NEW YORK (AP) - A company that makes shorts, one that roasts coffee and an old-fashioned five-and-dime store are the finalists in a contest to win a Super Bowl ad.
NEW YORK (AP) — A company that makes shorts, one that roasts coffee and an old-fashioned five-and-dime store are the finalists in a contest to win a Super Bowl ad.
The three companies got the most votes from the public in the competition sponsored by software maker Intuit Inc. The winner, the company with the most votes, will get a 30-second spot during Super Bowl 50 on Feb. 7.
The top three vote-getters among 10 companies chosen by Intuit employees:
—Chubbies Shorts, San Francisco, maker of shorts and other clothes
—Death Wish Coffee Co., Round Lake, New York, coffee roaster
—Vidler's 5 & 10, an East Aurora, New York, retailer fashioned after the five-and-dimes that were fixtures across the country for much of the 20th century.
The contest began in June with the public voting on thousands of companies. In September, Intuit employees winnowed the contestants down to 10, and the public again voted, with Chubbies, Death Wish and Vidler's coming out on top. The winner will be announced shortly before the Super Bowl.
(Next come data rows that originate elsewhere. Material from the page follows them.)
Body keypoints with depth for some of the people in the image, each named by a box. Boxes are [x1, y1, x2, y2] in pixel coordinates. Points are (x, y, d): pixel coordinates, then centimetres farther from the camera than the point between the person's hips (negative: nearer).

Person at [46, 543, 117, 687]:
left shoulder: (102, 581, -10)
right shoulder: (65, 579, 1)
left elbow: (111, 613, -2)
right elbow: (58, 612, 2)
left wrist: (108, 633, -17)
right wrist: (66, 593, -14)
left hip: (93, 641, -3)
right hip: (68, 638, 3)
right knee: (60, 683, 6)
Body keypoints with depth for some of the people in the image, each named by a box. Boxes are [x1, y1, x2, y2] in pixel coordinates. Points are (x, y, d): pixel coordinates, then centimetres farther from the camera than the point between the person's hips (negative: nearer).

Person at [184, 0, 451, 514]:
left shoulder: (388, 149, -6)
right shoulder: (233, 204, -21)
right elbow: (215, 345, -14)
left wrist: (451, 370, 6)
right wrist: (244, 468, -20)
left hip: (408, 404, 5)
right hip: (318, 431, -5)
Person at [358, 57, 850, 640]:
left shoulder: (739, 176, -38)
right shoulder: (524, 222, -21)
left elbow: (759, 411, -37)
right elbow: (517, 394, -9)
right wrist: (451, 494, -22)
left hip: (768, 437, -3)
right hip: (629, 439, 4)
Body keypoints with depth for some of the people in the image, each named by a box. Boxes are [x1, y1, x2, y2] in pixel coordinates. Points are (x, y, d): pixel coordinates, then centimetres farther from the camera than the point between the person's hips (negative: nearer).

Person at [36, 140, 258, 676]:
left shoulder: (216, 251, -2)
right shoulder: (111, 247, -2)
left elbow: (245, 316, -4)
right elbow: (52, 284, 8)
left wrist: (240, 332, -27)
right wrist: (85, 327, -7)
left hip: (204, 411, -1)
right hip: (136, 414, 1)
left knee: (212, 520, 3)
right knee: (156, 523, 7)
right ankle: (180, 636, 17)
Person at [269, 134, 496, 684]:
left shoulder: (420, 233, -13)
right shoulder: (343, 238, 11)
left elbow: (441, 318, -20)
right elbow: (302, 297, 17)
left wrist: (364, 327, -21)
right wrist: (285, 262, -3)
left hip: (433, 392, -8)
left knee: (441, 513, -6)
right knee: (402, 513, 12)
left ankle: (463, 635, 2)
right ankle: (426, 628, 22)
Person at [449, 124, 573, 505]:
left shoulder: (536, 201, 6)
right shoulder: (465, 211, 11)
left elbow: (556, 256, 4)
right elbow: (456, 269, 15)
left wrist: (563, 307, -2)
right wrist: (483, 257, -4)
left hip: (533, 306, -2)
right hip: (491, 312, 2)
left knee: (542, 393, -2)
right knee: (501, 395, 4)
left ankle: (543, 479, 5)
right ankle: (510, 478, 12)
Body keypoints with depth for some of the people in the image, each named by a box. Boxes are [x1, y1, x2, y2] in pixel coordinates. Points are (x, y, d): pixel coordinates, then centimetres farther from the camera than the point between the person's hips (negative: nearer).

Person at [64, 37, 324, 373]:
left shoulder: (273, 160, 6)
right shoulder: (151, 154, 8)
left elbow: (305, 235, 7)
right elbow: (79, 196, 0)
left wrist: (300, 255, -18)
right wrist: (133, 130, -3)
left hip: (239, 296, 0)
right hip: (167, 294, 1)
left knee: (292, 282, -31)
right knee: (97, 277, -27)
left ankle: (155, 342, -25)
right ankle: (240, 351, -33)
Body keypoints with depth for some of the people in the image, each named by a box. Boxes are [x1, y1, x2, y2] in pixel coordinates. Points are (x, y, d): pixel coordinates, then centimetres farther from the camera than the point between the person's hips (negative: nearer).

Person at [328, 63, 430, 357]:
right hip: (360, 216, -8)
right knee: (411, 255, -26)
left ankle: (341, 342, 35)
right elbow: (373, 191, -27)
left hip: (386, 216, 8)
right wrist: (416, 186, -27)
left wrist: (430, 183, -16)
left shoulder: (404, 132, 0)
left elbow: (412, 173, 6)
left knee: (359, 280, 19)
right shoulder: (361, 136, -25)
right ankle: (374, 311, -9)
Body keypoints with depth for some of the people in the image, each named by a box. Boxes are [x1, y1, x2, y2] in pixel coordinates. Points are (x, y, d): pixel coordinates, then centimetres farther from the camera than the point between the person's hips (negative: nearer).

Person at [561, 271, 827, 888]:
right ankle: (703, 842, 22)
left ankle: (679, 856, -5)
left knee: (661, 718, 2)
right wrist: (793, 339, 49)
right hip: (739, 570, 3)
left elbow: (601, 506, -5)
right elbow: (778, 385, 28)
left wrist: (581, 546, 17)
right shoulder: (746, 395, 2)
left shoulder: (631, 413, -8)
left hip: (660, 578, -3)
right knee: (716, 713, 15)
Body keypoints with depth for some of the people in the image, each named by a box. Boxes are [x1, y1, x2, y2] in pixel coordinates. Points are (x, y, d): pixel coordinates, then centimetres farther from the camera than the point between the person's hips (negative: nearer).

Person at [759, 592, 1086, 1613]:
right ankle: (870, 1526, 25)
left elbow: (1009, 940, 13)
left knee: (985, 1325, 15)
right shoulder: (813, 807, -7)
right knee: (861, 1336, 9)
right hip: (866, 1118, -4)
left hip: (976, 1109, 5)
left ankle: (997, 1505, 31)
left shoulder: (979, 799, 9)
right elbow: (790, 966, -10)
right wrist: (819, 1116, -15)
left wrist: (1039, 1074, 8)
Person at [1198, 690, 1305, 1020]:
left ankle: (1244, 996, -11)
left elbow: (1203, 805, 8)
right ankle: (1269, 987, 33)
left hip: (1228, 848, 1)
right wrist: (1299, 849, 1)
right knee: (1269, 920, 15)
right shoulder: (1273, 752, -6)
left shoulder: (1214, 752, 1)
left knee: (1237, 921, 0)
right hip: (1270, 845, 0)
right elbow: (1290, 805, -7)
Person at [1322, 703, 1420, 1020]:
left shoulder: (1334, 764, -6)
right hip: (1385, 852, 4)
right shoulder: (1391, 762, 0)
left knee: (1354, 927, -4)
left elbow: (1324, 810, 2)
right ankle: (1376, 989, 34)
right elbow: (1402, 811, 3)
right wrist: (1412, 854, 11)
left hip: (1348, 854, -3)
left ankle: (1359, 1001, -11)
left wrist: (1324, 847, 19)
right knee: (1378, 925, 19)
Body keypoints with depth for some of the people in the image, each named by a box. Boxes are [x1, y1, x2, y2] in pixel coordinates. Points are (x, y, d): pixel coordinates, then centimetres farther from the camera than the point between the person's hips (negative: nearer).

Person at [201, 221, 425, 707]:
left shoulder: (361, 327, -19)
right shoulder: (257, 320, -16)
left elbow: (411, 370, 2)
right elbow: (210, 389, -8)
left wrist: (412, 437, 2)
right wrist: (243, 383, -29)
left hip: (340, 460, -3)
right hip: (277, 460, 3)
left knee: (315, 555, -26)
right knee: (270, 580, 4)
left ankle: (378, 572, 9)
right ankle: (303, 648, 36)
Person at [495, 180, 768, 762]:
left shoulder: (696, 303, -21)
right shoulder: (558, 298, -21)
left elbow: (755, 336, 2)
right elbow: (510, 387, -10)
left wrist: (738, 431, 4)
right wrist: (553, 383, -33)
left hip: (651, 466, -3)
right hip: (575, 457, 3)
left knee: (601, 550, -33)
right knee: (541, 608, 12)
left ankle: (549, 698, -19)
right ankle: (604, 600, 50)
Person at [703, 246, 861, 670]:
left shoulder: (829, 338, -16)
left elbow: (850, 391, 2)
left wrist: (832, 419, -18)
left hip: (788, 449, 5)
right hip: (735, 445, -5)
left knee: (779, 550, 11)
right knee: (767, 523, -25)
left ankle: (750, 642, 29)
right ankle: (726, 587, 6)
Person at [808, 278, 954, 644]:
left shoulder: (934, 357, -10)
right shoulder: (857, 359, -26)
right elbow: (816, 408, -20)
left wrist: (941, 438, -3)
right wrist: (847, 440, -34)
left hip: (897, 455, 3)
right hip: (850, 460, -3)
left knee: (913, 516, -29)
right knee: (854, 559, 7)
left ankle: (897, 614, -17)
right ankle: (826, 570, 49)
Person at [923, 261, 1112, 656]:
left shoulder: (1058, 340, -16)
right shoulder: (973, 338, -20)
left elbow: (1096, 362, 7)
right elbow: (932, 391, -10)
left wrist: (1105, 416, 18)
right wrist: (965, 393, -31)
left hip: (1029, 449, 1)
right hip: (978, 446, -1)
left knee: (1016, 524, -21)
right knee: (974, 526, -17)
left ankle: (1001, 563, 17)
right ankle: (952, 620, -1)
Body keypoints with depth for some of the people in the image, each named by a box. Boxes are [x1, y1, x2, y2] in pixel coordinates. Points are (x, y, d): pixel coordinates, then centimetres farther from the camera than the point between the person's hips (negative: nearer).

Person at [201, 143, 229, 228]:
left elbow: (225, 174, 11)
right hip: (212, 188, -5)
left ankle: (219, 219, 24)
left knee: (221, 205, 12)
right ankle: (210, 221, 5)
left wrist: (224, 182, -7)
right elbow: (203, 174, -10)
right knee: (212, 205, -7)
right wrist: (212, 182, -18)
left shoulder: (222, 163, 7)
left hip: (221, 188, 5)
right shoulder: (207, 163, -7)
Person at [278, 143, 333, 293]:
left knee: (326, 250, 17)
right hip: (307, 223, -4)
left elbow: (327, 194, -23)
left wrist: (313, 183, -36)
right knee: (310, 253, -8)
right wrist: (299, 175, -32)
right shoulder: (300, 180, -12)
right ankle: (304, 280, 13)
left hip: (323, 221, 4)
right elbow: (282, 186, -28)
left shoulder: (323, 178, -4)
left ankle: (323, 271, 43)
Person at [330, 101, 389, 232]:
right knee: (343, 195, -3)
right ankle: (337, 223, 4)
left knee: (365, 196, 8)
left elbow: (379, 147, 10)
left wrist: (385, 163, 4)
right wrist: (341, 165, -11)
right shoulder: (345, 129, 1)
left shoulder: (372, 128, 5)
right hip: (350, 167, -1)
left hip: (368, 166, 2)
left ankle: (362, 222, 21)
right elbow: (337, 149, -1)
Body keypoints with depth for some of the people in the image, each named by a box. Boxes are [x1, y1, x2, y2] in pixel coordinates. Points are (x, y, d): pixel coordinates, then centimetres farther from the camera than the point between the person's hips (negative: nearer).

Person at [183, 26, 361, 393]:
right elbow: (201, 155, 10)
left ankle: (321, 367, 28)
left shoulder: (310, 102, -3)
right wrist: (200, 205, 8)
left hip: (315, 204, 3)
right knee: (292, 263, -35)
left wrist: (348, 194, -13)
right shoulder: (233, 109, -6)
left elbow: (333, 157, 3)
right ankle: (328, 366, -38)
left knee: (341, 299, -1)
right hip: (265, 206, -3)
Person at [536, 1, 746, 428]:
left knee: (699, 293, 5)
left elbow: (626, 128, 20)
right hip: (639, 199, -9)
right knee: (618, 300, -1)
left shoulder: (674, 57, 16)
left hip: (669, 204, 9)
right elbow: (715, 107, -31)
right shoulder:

The commercial to be aired during the game will be the second small-business ad Intuit has paid for. GoldieBlox, a toy for girls, won the software maker's first competition and had a 30-second spot during the 2014 Super Bowl.
Super Bowl ads are usually bought by high-profile brands like Chevy, Doritos and Budweiser. Ads during this year's Super Bowl cost $4.5 million for 30 seconds of air time, not including the cost of producing the spots. That puts the commercials well out of financial reach for most small companies.
The ads get almost as much attention as the game itself. Viewers post comments on social media, and the commercials are a topic of conversation the day after the game.